To grow your own pineapple, start with a fruit purchased at the supermarket. Choose one that has a healthy, green, leafy top – or crown – not too badly battered during processing and shipping. To root the top, you will need a gallon-size container, enough potting soil to fill it, slow-release fertilizer and a sharp knife.

First, use a sharp knife to cut the crown from the fruit. Make the cut cleanly and as close to the fruit as you can. Next, remove enough of the lower leaves from the cut crown to expose about one-half to three-quarters of an inch of stem. Lay the crown aside for three days to allow the cut to callus over.

Fill the gallon container almost full of the potting soil and add the slow-release fertilizer according to label directions. Plant the pineapple top just deep enough to cover the exposed stem firming the soil around it to make it stable. If necessary, you can insert two or three pencils in the soil to hold the top in place. Water the plant thoroughly and place it in a shady area outside to root. The crown should root in a couple of weeks.

After the crown is rooted, move the plant into part sun for a week, and then move it into full sun. Grow your pineapple in full sun outside throughout the summer and fall, keeping it well watered.

In three to four months, the plant will have outgrown the gallon pot. At this time, shift it to a three-gallon-sized container using the same well-drained potting soil and some more slow-release fertilizer. The plant will produce its fruit in this pot. The larger pot is important. If kept in a small pot, the plant will produce a smaller, poorer-quality fruit. Overwinter the plant in a greenhouse or in a sunny window.

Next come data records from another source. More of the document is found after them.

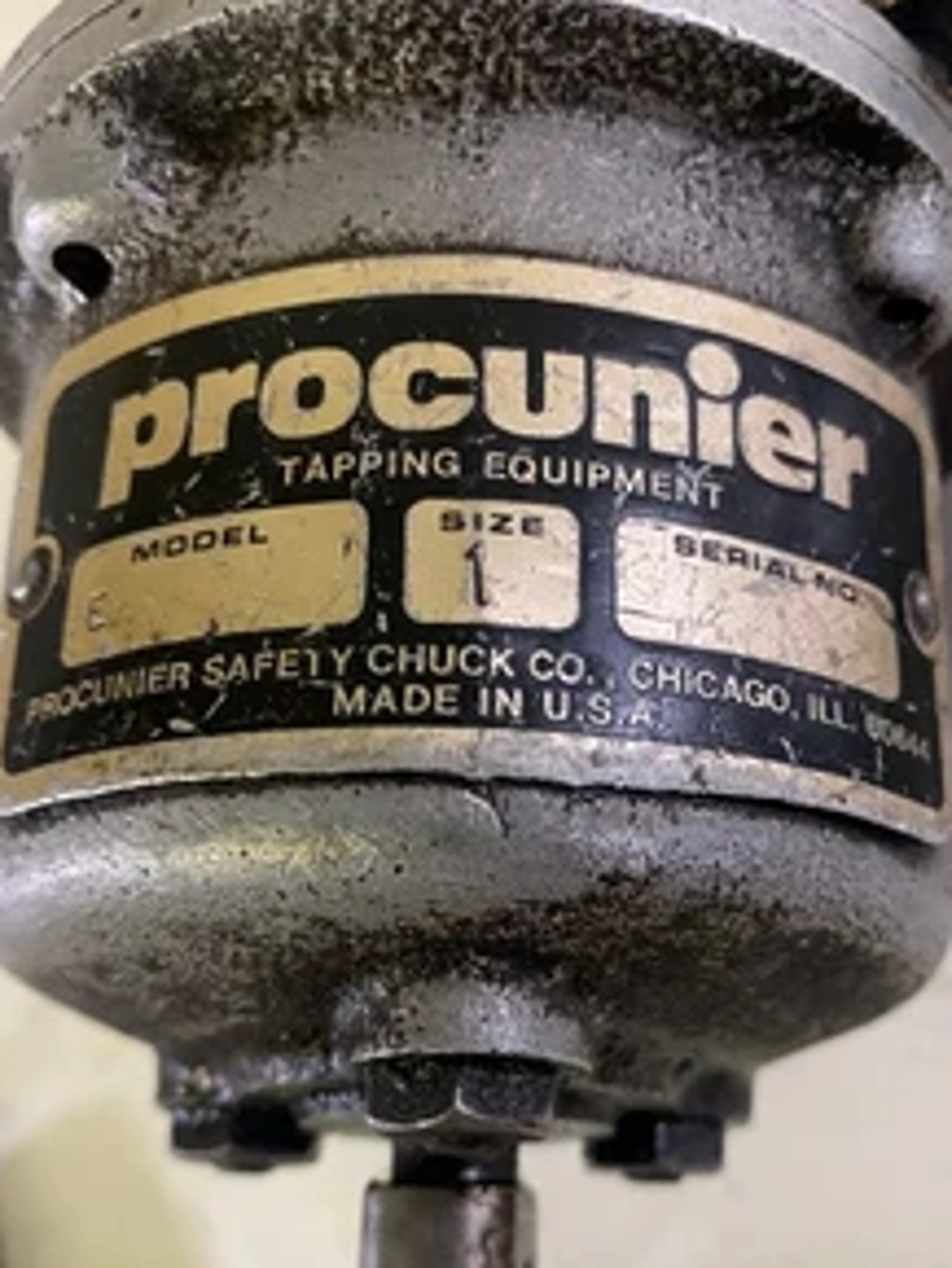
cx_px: 535
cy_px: 847
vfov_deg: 50.4
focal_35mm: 36
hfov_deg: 39.6
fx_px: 1319
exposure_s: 1/60
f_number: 1.8
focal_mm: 4.25
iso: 250
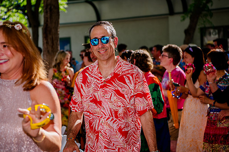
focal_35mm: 79
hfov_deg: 25.7
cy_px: 68
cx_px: 108
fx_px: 502
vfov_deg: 17.2
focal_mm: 70
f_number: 3.5
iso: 200
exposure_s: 1/640
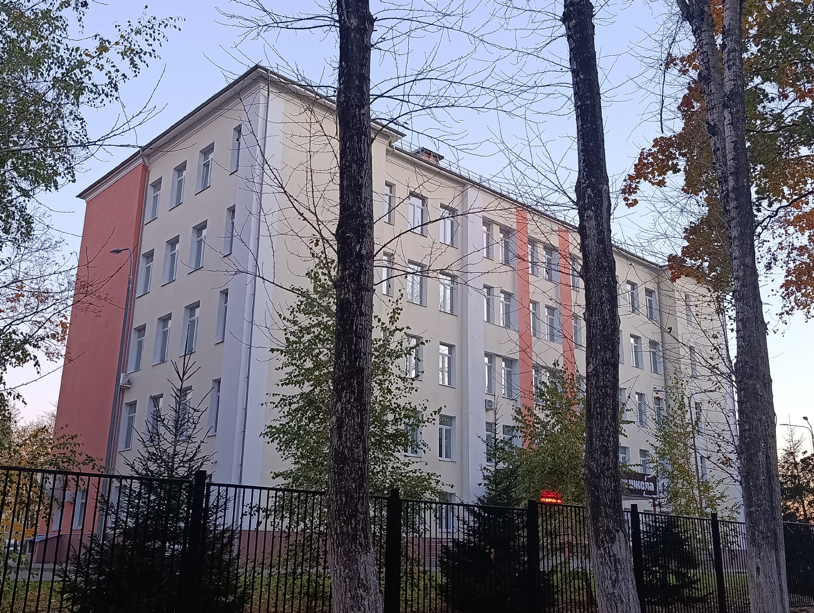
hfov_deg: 52.6
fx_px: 824
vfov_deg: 40.8
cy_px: 306
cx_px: 407
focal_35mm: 35
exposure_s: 1/100
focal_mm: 6.11
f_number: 1.7
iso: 1000
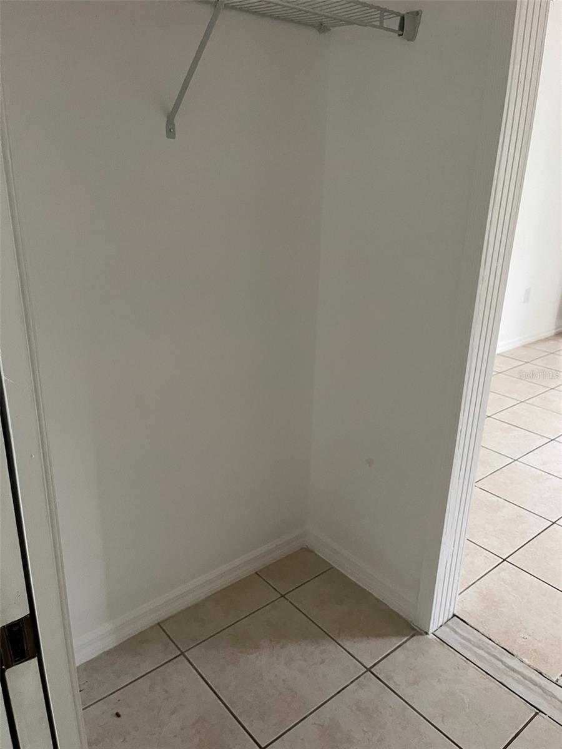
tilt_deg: -22.7
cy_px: 374
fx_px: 563
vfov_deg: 67.3
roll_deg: -1.9
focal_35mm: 26
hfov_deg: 53.1
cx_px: 281
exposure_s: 1/60
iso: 320
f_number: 1.6
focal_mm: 5.1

By the second summer, the original small crown should have grown into a large, handsome plant about 2 feet across. At this stage, your plant should flower. The first sign of flowering is a bright red color in the center of the plant. Soon, a stalk will appear with lavender flowers peeking out from a structure at the top shaped like a small pineapple. This structure will develop into the fruit. From flowering to ripe fruit takes about five months.